[Items listed in a dataset]
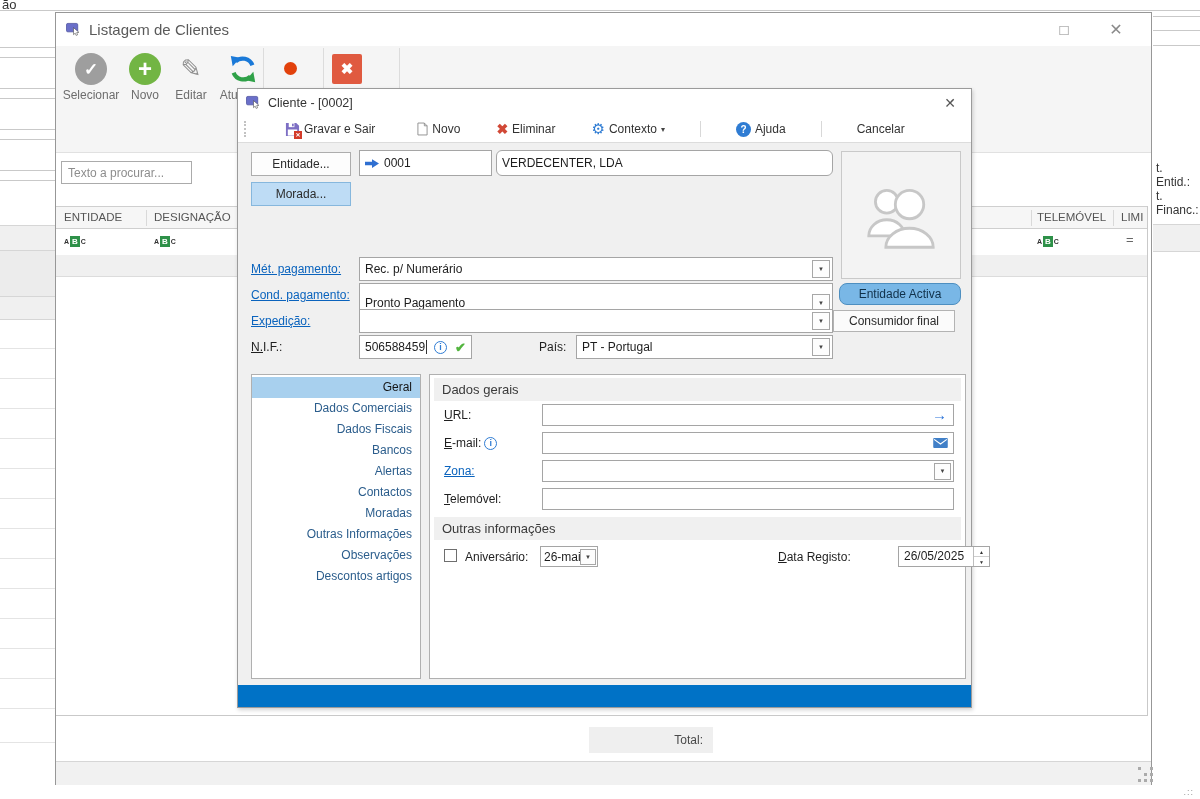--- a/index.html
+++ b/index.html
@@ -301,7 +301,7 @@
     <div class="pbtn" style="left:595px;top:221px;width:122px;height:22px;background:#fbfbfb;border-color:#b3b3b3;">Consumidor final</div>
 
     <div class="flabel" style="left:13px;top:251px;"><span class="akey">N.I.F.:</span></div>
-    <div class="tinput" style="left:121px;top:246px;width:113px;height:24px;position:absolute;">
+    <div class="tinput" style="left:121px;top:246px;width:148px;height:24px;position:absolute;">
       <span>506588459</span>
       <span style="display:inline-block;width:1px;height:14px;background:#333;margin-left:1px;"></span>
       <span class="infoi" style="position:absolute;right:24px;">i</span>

TASK OBJECTIVE: Only the count should be given: the number of lines in the entries above containing the word "height".

SOLUTION: 4